## Begin DOCUMENT TEXT
The weather is so idyllic here in Southern California that there really isn't ever a bad time to catch an outdoor show. That said, when summer rolls around there are plenty to choose from. Here are 10 that we feel are worth highlighting.
1. Post Malone at Hollywood Bowl, June 27
Texas-raised rebel Post Malone must be one of the most unpredictable (and, surely, at 22 one of the youngest) performers to ever headline the storied but often safe Hollywood Bowl. His innately maverick persona and carefree skipping through hip-hop, R&B, country and grunge — plus an AutoTune-augmented vocal style that warbles intriguingly between rapping and singing — have made his live performances even more of a melting-pot middle finger than his “ft.”-heavy recordings. With listeners more promiscuous than ever in an era of free, instantly accessible music, Malone is perhaps the loudest voice of his genre-less generation.
2. Dead & Company at Dodger Stadium, July 7
While veteran Deadheads may bridle at this latest Grateful Dead spinoff, recent converts who’ve known mostly the band’s diluted post–Jerry Garcia incarnations — The Other Ones, The Dead, Furthur — have taken Dead & Company in stride. There’s an undeniable multigenerational chemistry between core Grateful Dead members Bob Weir, Mickey Hart and Bill Kreutzmann and their “Company,” comprising Oteil Burbridge, Jeff Chimenti and the incongruously clean-cut John Mayer. Chart-topper Mayer has introduced a fresh generation of fans to the Dead, evidenced by this living legacy headlining the 56,000-capacity Dodger Stadium.
## End DOCUMENT TEXT
## Begin SUPPLIED DATA
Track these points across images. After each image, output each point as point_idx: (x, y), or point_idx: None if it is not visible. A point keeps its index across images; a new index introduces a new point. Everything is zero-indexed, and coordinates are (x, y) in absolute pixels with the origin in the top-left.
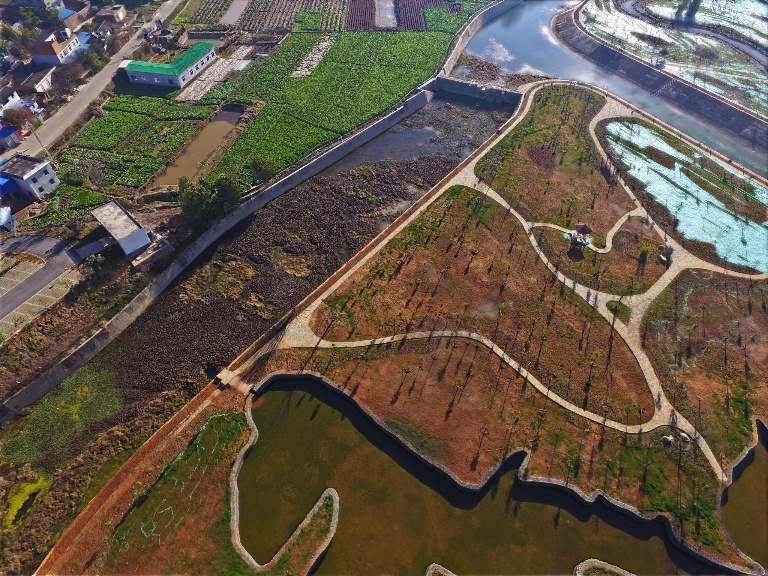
## End SUPPLIED DATA
> PROBLEM
Continue the Southern California summer concert guide from where it stops.

> ANSWER TO THE TASK
3. Lola Kirke at the Getty Center, July 28
It’s amazing how many Angelenos say they’ve never visited the Getty, or do so only when entertaining out-of-town guests. In addition to world-class art collections, the Getty Museum hosts Off the 405, a carefully curated outdoor summer music series, in its elegant courtyard. A highlight of this year’s five-show lineup should be actress and singer-songwriter Lola Kirke (daughter of Free/Bad Company drummer Simon Kirke), whose desert-y, oft heartbroken country rock belies her English and East Coast upbringing, breezing as it does around Crosby, Stills, Nash & Young and Gram Parsons with a wistful yet quietly defiant air.
4. Bush, Stone Temple Pilots & The Cult at Glen Helen Amphitheater, Sept. 1
This package-tour gathering of the goateed promises an evening of ’90s alt-rock anthems, with three of the era’s finest returning to remind us that quality songcraft always transcends fashion (and lineup changes). After losing some creative mojo following 1989’s platinum-selling Sonic Temple, and the departure of original bassist Jamie Stewart, The Cult have rediscovered their songwriting spark of late. Perennially underrated grunge-lite Brits Bush boast some of the most masterfully melodramatic hits of the CD era. And while faced with perpetual comparisons to late former frontman Scott Weiland, STP newbie Jeff Gutt has stood his ground and been deservedly well received.
5. Lucinda Williams, Steve Earle & Dwight Yoakam at the Greek Theatre, Aug. 2
Nestled into Griffith Park, the 5,870-seat Greek offers all of the serenity and history of the Hollywood Bowl but, at just one-third the size, skips the latter’s shuttle-bus/stacked-parking/ludicrous-lines headaches. On what will doubtless be another reliably balmy Los Feliz evening, this triple bill ripples with rootsy cred, all three performers having enjoyed considerable commercial success with barely a waft of compromise. Collectively, they traverse rock, blues, folk and country, plus — to judge by his latest album, 2016’s Swimmin' Pools, Movie Stars — Yoakam bringing an appropriately rustic warble of bluegrass to the Greek’s famously bucolic surrounds.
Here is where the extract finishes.